You should retire where you will be happy living.
Also, I don't think I want to count on the healthcare available in Mississippi or Arkansas.
Plus, anyplace decent to live in those states will be more expensive because everyone sane wants to live there, driving up prices.
It's a bad idea to decide where you are going to retire based on some idea that it will be cheaper or have lower taxes.
It's a "bad idea" if you have the wealth/income, to ignore COL, sure.
If costs leave you no options, well, do the math.
Interesting by itself, but I must be missing something. Wouldn't I need to know how income levels compare in the states to determine if people were better or worse off? For example, if the income levels were 5000x higher in DC :), wouldn't they be much better off despite their cost of living being higher? Or is that subsumed somehow in the "parities" analysis?
D.C. is not comparable to the others since it consists entirely of a city. Any major city on its own would probably top the list.
Wouldn't I need to know how income levels compare in the states to determine if people were better or worse off?
Sure.
But this chart doesn't purport to show whether people are "better or worse off."
It tracks cost of living, pure and simple.
> When Republicans say the economy isn't very good, at least part of this is because it isn't very good in their states.
It's not clear to me that "price level" is a proxy for the quality of the economy. Certainly Texas keeps telling us that everyone is moving away from California to Texas and they can keep housing prices low because they have no rules related to housing construction.
If you want to argue that Arkansas has low price levels because they are basically in a locally deflationary environment because everyone is moving away, seems like there ought to be additional evidence for that.

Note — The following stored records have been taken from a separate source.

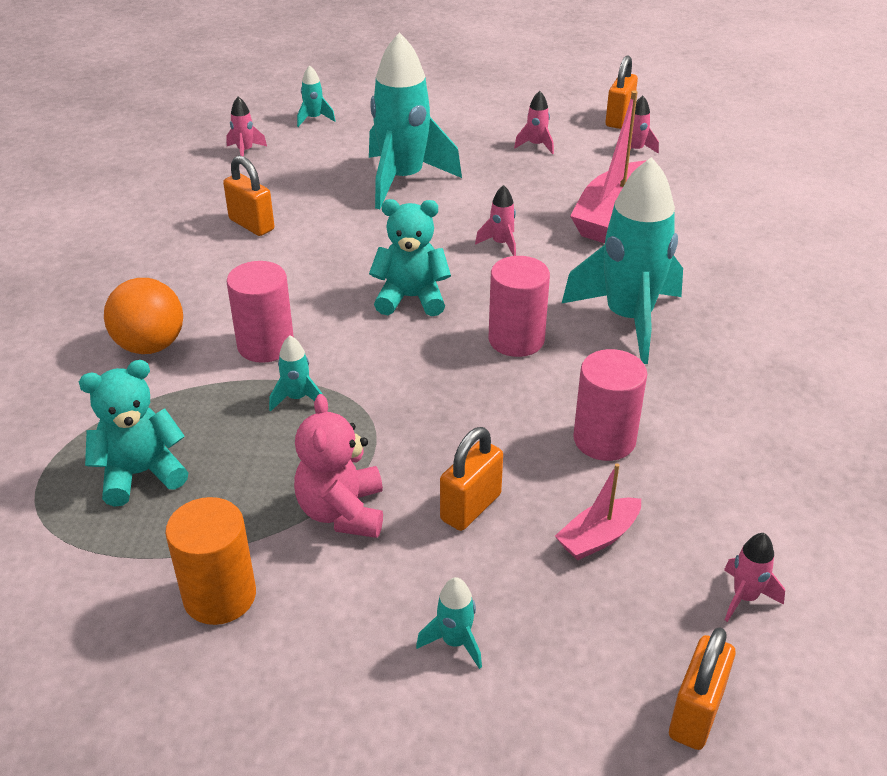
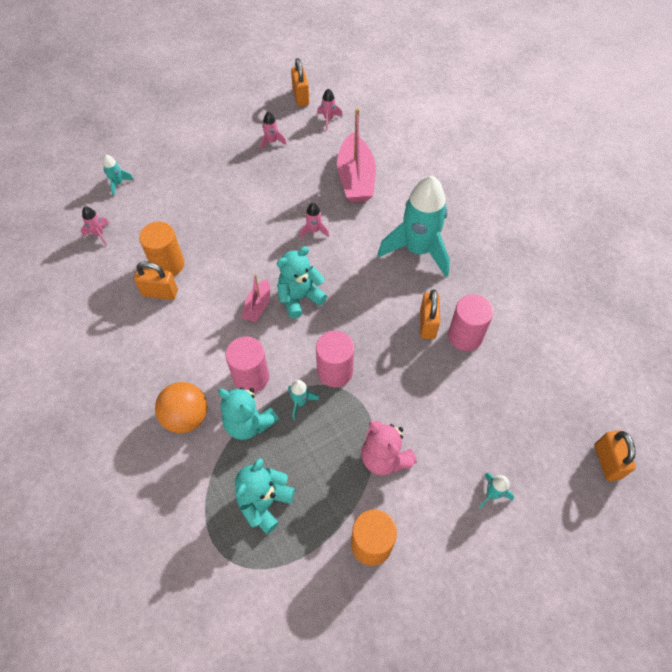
camera: 35 degrees left, 20 degrees up
turquoise rocket [369,33,462,209] -> none
orange padlock [440,427,503,531] -> orange padlock moved to [420,289,440,339]
pink cylinder [489,256,550,357] -> pink cylinder moved to [316,331,354,387]
pink boat [555,463,641,560] -> pink boat moved to [241,274,270,323]
pink rocket [724,533,785,622] -> none
none -> orange cylinder [139,222,184,276]
none -> turquoise teddy bear [218,387,279,440]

My understanding is that Republicans say the local economy is working great for them, but obviously the local and national economies aren't working well for anyone else.
Low prices = low demand. Low demand = shitty or no jobs. Shitty or no jobs = bad economy. That's Adam Smith 101.
If you want to argue that Arkansas has low price levels because they are basically in a locally deflationary environment because everyone is moving away, seems like there ought to be additional evidence for that
Maybe. But who is arguing that, and why do you even bring this up?
Kevin's not implying anything abvout "deflation" (sheesh!) but he is clearly implying—reasonably in my view—that relative price level correlates with wages, and higher wage states tend to be governed by Democrats.
You'd have to shoot me stone cold dead before I'd retire to either Mississippi or Arkansas.
Or any of the other red ones except Michigan and Minnesota.
Michigan is not a red state. It has a Dem governor, Dem control of both houses of the legislature and voted for Biden. It is a swing state, but definitely leans blue.
Michigan is indeed not a red state (it's purple) but it's a "red one" on the graph, which is what pjcamp1905 stated.
Does anyone actually retire to Mississippi, or Arkansas? Is this actually a thing that people do?